Paper Number
IR7 

Session
Interfacial Rheology

Title
rheo-MAGIK: Investigating interfacial monolayers and their path dependent isotherms via combined neutron reflectivity and interfacial rheology technique

Presentation Date and Time
October 23, 2019 (Wednesday) 4:35

Track / Room
Track 7 / Room 306C

Authors (Click on name to view author profile)

  1. Tein, Ying-Heng S. (University of Delaware, Chemical and Biomolecular Engineering)
  2. Majkrzak, Charles F. (National Institute of Standards and Technology, Center for Neutron Research)
  3. Maranville, Brian (National Institute of Standards and Technology, Center for Neutron Research)
  4. Vermant, Jan (ETH Zurich)
  5. Wagner, Norman J. (University of Delaware, Chemical and Biomolecular Engineering)

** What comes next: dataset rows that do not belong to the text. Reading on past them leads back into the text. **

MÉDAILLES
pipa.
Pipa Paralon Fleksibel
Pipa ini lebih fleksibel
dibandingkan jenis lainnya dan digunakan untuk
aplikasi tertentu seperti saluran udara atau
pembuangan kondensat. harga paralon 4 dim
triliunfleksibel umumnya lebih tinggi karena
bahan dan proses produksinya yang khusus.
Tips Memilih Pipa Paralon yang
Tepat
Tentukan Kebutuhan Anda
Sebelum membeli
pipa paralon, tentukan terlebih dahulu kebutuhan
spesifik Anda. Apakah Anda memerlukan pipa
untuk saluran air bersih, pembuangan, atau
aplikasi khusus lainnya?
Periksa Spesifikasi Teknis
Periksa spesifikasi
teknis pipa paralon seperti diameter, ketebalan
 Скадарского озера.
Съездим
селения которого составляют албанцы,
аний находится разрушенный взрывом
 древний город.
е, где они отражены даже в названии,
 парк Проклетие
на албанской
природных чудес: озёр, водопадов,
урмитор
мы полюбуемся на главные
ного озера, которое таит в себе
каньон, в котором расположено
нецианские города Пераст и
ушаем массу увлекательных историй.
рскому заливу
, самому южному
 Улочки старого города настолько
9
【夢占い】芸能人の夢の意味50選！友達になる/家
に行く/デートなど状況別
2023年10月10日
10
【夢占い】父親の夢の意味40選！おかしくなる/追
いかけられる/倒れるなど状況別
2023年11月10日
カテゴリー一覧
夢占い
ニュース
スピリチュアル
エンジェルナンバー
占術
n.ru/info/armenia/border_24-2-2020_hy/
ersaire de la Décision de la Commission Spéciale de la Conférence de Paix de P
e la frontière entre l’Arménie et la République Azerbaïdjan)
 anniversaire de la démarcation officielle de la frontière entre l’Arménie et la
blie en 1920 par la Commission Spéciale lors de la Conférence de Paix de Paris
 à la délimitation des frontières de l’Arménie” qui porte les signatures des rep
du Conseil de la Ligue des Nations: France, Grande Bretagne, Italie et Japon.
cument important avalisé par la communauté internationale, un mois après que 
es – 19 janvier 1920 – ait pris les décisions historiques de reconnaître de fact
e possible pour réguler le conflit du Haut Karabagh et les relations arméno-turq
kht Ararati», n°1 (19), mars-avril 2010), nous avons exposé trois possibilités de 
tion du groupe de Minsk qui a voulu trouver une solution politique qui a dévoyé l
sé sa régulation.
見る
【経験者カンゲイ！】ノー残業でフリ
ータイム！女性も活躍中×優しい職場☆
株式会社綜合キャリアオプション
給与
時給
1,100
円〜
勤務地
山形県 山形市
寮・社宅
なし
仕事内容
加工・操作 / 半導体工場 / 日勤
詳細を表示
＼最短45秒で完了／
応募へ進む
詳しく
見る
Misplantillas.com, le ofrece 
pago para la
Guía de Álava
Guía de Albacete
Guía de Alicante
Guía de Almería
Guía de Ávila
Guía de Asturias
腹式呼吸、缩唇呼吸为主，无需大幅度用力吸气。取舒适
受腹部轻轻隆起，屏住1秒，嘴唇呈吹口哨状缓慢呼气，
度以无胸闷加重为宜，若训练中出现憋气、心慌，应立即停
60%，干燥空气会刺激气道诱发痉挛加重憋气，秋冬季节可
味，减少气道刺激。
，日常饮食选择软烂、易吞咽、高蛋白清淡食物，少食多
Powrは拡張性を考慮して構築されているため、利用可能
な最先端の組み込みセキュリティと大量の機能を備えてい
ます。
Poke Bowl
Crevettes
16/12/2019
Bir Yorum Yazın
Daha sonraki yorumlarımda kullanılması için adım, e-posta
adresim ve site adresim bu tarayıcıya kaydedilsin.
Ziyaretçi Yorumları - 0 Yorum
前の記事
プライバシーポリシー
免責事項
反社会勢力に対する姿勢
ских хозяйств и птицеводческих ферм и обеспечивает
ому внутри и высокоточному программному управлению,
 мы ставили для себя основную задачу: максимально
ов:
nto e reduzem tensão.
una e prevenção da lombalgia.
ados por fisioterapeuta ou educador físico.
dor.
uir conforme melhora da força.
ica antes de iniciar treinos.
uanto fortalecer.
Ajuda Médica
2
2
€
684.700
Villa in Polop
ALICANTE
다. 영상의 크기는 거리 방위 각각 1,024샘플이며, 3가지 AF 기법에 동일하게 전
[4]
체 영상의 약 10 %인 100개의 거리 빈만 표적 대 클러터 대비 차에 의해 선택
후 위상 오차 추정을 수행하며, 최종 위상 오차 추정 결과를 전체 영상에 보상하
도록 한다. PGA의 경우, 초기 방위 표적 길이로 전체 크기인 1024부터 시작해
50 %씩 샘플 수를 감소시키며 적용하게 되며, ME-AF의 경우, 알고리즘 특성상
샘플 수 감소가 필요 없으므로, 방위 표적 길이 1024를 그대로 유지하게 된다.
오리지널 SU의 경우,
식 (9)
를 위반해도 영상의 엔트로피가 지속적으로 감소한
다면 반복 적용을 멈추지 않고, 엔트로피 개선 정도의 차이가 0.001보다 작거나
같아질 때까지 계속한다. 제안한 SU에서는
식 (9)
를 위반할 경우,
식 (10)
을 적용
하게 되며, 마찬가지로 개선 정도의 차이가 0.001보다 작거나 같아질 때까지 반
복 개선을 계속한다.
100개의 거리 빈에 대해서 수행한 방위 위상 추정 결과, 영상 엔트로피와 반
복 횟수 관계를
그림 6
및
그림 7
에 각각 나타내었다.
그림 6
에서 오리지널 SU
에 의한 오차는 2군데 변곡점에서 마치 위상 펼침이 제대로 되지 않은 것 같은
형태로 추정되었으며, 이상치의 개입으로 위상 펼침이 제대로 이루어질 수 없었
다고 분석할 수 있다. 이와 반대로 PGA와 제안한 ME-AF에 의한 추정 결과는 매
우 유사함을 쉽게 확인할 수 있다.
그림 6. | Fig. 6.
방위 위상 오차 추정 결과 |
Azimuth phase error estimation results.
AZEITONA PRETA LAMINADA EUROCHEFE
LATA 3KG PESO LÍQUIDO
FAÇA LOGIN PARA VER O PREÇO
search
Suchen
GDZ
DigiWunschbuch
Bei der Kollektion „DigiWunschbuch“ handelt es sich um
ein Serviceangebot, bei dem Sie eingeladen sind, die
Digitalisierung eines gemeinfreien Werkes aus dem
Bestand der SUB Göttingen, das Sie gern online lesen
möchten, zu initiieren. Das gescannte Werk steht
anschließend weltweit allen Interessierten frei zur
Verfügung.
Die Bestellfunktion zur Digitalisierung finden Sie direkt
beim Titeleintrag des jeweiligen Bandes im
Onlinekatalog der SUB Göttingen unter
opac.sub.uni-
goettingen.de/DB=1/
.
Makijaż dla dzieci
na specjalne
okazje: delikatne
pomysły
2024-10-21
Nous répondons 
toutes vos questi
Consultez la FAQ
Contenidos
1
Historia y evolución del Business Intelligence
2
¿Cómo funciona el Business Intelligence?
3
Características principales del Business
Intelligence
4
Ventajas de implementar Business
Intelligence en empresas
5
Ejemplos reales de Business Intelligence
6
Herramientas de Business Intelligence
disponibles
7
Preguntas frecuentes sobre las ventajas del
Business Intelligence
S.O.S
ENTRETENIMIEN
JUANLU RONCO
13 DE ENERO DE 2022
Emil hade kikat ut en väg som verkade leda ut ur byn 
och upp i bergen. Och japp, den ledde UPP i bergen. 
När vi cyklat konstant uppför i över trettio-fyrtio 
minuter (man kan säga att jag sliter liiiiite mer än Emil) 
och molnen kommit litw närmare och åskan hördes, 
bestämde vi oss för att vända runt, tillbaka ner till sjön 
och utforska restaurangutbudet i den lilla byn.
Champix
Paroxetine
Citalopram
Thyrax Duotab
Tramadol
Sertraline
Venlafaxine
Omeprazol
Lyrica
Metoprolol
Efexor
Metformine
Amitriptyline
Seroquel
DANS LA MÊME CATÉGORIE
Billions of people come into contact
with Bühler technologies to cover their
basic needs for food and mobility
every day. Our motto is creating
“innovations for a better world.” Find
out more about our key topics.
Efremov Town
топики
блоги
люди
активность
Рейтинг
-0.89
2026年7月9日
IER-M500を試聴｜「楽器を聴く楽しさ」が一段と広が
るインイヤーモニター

Author and Affiliation Lines (in printed abstract book)
Ying-Heng S. Tein1, Charles F. Majkrzak2, Brian Maranville2, Jan Vermant3, and Norman J. Wagner1
1Chemical and Biomolecular Engineering, University of Delaware, Newark, DE 19716; 2Center for Neutron Research, National Institute of Standards and Technology, Gaithersburg, MD; 3ETH Zurich, Zurich, Switzerland

Speaker / Presenter 
Tein, Ying-Heng S.

Text of Abstract
Interfacial structure and rheological properties are critically important in biological (e.g. membranes) as well as many synthetic systems (e.g. emulsions), such that a better understanding how these are correlated can guide the formulation of systems with targeted interfacial properties. Mixed flow fields, typical of classical Langmuir trough experiments, convolute the interpretation of interfacial dilatational rheology for interfacial systems with both finite surface shear and dilatational moduli. Attempts have been made to resolve the anisotropic state of stress into their pure forms, either by multiple measurements in the Langmuir trough [1] or through the use of a radial trough [2]. In this presentation we describe the design and implementation of a new “Quadrotrough” to better approximate pure dilation or shear interface kinematics. The rheological capabilities of this interfacial trough are demonstrated through proof-of-concept experiments on widely studied, model systems. Importantly, this enables more clearly studying the path dependence of interfacial isotherms. Samples investigated include model steric acid insoluble monolayers as well as more complex macromolecules at the air-water interface. We critically test the hypothesis that anisotropic compression will only significantly affect the dilatational rheology for interfaces with finite surface shear moduli. This is important because convolution of mixed flow fields greatly complicates data interpretation. Combining the new Quadrotrough with both Brewster angle microscopy and neutron reflectivity provides detailed structural measurements of the interface at the microscale and nanoscale that elucidates the source of this path dependence. The potential for rheo-MAGIK, will be discussed and future investigations are reflected on for instrument development. References [1] Petkov, Jordan T., et al. Langmuir 16.8 (2000): 3703-3711. [2] Pepicelli, Martina, et al. Soft matter 13.35 (2017): 5977-5990.